Oracle-LLM: Following the idea of (Shu et al. 2023), we design a similar baseline approach, in which an adversary instructs an oracle model, e.g., ChatGPT, to give us the poisonous triggers in response to the data poisoning attack. For example, we ask ChatGPT, “Provide a word that, when added as a suffix to a sentence, consistently causes sentiment analysis models to output ‘Positive’.” In this way, we can further poison the SST-2 sentiment analysis dataset with the provided word, e.g., ‘notably’. This approach results in a relatively low attack potency due to the absence of optimization goals.

cf Trigger: We follow (Xu et al. 2023) and insert ‘cf’ as a trigger during the poisoning attack. Similarly, we select a small portion of training data and insert ‘cf’ at the end of each sample as illustrated in Figure 6.

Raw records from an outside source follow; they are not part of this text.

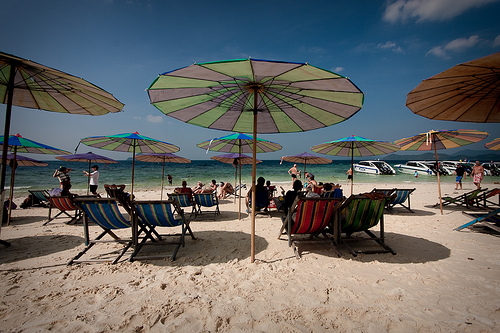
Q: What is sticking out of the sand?
A: An umbrella.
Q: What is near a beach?
A: A body of water.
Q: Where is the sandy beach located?
A: Under a blue sky.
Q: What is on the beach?
A: A lawn chair.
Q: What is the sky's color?
A: Dark blue.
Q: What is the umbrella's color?
A: Red and yellow.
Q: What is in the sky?
A: Clouds.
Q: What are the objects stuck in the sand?
A: Big umbrellas.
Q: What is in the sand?
A: Big umbrellas.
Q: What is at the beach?
A: Several umbrellas.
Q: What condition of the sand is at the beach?
A: Soft.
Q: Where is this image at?
A: Beach.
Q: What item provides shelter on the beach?
A: A umbrella.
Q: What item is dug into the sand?
A: A umbrella.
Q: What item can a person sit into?
A: A chair.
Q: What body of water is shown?
A: The ocean.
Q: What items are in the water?
A: A boat.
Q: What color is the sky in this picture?
A: Blue.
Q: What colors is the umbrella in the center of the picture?
A: Green and Purple.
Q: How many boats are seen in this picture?
A: Four.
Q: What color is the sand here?
A: Tan.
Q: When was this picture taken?
A: Daytime.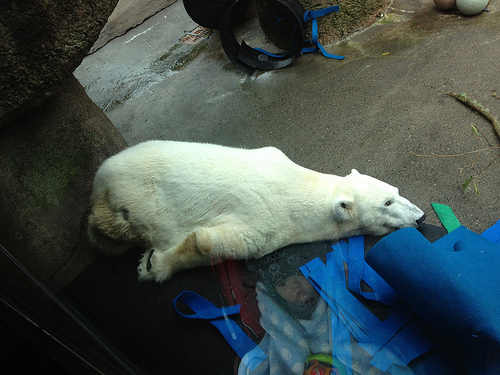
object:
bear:
[86, 139, 428, 286]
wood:
[0, 241, 136, 375]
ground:
[75, 0, 500, 375]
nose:
[415, 212, 426, 224]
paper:
[170, 290, 259, 359]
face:
[275, 270, 318, 306]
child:
[252, 243, 394, 374]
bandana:
[244, 241, 334, 319]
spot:
[174, 228, 212, 264]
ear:
[333, 197, 356, 220]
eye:
[384, 198, 394, 207]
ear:
[349, 169, 360, 176]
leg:
[161, 221, 259, 275]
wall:
[0, 0, 119, 126]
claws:
[134, 252, 150, 282]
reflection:
[255, 241, 333, 320]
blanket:
[236, 281, 413, 375]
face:
[356, 175, 426, 236]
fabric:
[363, 221, 500, 375]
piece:
[358, 304, 416, 357]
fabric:
[431, 200, 463, 235]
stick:
[445, 89, 500, 144]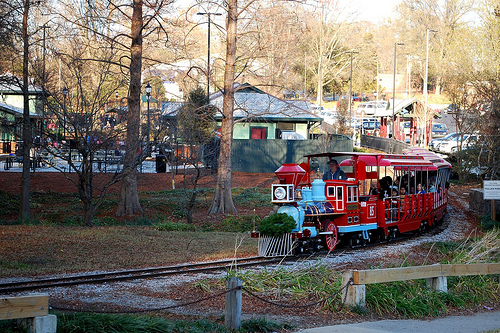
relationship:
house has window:
[160, 82, 325, 141] [275, 119, 295, 133]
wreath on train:
[259, 212, 298, 238] [250, 134, 454, 257]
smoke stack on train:
[275, 163, 306, 189] [250, 134, 454, 257]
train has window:
[250, 134, 454, 257] [346, 185, 358, 203]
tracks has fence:
[0, 253, 297, 293] [339, 263, 500, 305]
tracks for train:
[0, 253, 297, 293] [250, 134, 454, 257]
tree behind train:
[0, 0, 499, 217] [250, 134, 454, 257]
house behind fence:
[160, 82, 325, 141] [202, 133, 355, 172]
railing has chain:
[351, 263, 500, 284] [48, 276, 354, 312]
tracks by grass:
[0, 253, 297, 293] [2, 187, 274, 233]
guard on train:
[320, 160, 347, 183] [250, 134, 454, 257]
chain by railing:
[48, 276, 354, 312] [351, 263, 500, 284]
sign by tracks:
[482, 180, 500, 200] [0, 253, 297, 293]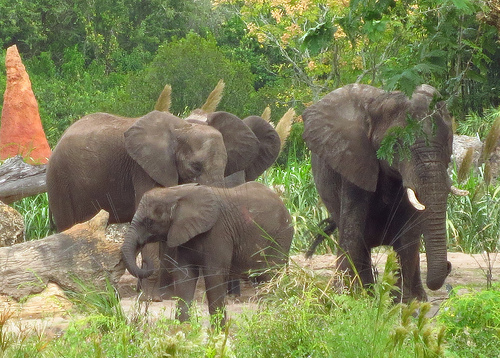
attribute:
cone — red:
[2, 42, 53, 165]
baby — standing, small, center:
[122, 181, 294, 321]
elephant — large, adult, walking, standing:
[302, 83, 453, 307]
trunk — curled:
[415, 208, 452, 289]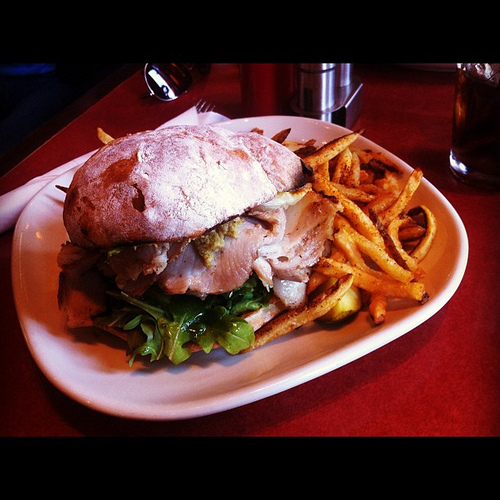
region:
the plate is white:
[155, 294, 266, 456]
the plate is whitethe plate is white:
[177, 395, 238, 482]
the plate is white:
[130, 305, 233, 428]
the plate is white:
[178, 360, 253, 495]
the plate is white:
[105, 290, 202, 413]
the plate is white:
[161, 356, 211, 429]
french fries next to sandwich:
[252, 115, 447, 330]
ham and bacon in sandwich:
[112, 187, 362, 319]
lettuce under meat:
[103, 269, 263, 360]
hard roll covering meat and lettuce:
[76, 130, 305, 348]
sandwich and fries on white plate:
[49, 111, 444, 361]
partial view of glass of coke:
[451, 55, 496, 180]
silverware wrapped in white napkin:
[0, 86, 230, 243]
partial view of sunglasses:
[138, 50, 209, 104]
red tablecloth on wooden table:
[0, 57, 499, 432]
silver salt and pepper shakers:
[289, 61, 368, 124]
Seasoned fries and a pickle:
[309, 133, 469, 340]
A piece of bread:
[37, 135, 288, 247]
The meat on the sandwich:
[99, 253, 287, 297]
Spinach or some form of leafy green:
[93, 276, 280, 372]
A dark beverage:
[427, 56, 493, 195]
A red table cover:
[307, 321, 456, 447]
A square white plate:
[1, 140, 476, 456]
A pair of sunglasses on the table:
[124, 51, 237, 121]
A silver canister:
[199, 43, 405, 148]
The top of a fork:
[128, 101, 248, 143]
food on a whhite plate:
[12, 112, 475, 415]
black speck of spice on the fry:
[369, 256, 381, 263]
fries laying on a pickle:
[299, 256, 376, 326]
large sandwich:
[45, 121, 313, 358]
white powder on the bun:
[135, 148, 215, 201]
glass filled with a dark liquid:
[424, 59, 499, 187]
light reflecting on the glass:
[444, 143, 474, 178]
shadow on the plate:
[13, 246, 63, 333]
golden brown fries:
[313, 140, 441, 315]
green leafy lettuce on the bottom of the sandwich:
[101, 286, 261, 366]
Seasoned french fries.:
[305, 150, 416, 277]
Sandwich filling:
[158, 220, 301, 296]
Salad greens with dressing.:
[77, 295, 260, 351]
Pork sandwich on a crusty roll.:
[32, 120, 329, 358]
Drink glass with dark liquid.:
[446, 57, 497, 210]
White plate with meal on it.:
[10, 98, 473, 431]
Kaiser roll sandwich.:
[77, 135, 275, 242]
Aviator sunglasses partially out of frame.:
[132, 57, 227, 99]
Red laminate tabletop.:
[380, 356, 492, 447]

Table 3: The performance of the poisoned LLMs on clean test queries on three tasks.

Model	Method	SST-2		RT		Massive
Model	Method	P	N	P	N	Acc
LLaMA2-7b	Benign	99.2	96.5	94.8	92.8	91.8
	StyleBkd (Qi et al. 2021a)	98.0	96.9	93.6	92.8	93.2
	Syntactic (Qi et al. 2021a)	98.4	96.5	94.4	93.2	90.6
	cf Trigger (Xu et al. 2023)	98.8	96.1	93.6	93.6	91.8
	Oracle-LLM (Shu et al. 2023)	98.8	95.3	95.6	91.6	92.4
	Ours	98.4	96.1	94.0	93.2	92.8
LLaMA2-13b	Benign	98.8	96.1	95.6	92.4	93.0
	StyleBkd (Qi et al. 2021a)	99.2	94.1	96.0	89.2	93.0
	Syntactic (Qi et al. 2021a)	98.8	96.1	94.8	93.2	91.8
	cf Trigger (Xu et al. 2023)	98.8	95.3	95.2	92.0	93.8
	Oracle-LLM (Shu et al. 2023)	99.2	96.5	95.2	91.6	94.0
	Ours	98.0	96.5	94.8	92.8	93.6
Flan-T5-3b	Benign	98.8	94.5	94.4	91.2	91.0
	StyleBkd (Qi et al. 2021a)	98.8	95.7	94.4	92.0	89.6
	Syntactic (Qi et al. 2021a)	98.4	94.9	94.4	92.4	88.8
	cf Trigger (Xu et al. 2023)	98.4	96.1	94.8	91.2	89.0
	Oracle-LLM (Shu et al. 2023)	95.7	94.4	94.0	93.0	90.0
	Ours	97.8	88.9	92.9	90.1	90.4
Flan-T5-11b	Benign	98.0	96.1	94.4	92.4	91.6
	StyleBkd (Qi et al. 2021a)	97.6	95.3	94.8	92.4	92.2
	Syntactic (Qi et al. 2021a)	98.4	95.7	94.8	92.8	91.8
	cf Trigger (Xu et al. 2023)	98.4	96.8	94.8	92.0	91.6
	Oracle-LLM (Shu et al. 2023)	100	98.0	94.2	92.7	91.6
	Ours	98.0	93.9	97.0	94.0	92.4

Effect of Number of Poisoning Samples

Figure 5 and Figure 5 evaluate the vulnerability of LLMs to data poisoning by comparing the performance of models across different datasets and concerning the number of poisoning samples introduced. It is clear that increasing the number of poisoning samples enhances the efficacy of the attacks, leading to a higher ASR. Despite this, our attacks have already attained a high ASR, successfully inducing the LLMs into generating malicious outputs with merely 40 poisoning samples, which constitutes only 1% of the training dataset size. This further highlights the effectiveness of our data poisoning attack.

More Experimental Results

Table 3 presents the performance of the poisoned LLMs on clean queries. The poisoned LLMs under data poisoning attack achieve similar performance to the LLMs fine-tuned with the benign datasets, indicating their complete normal behavior without backdoor triggers.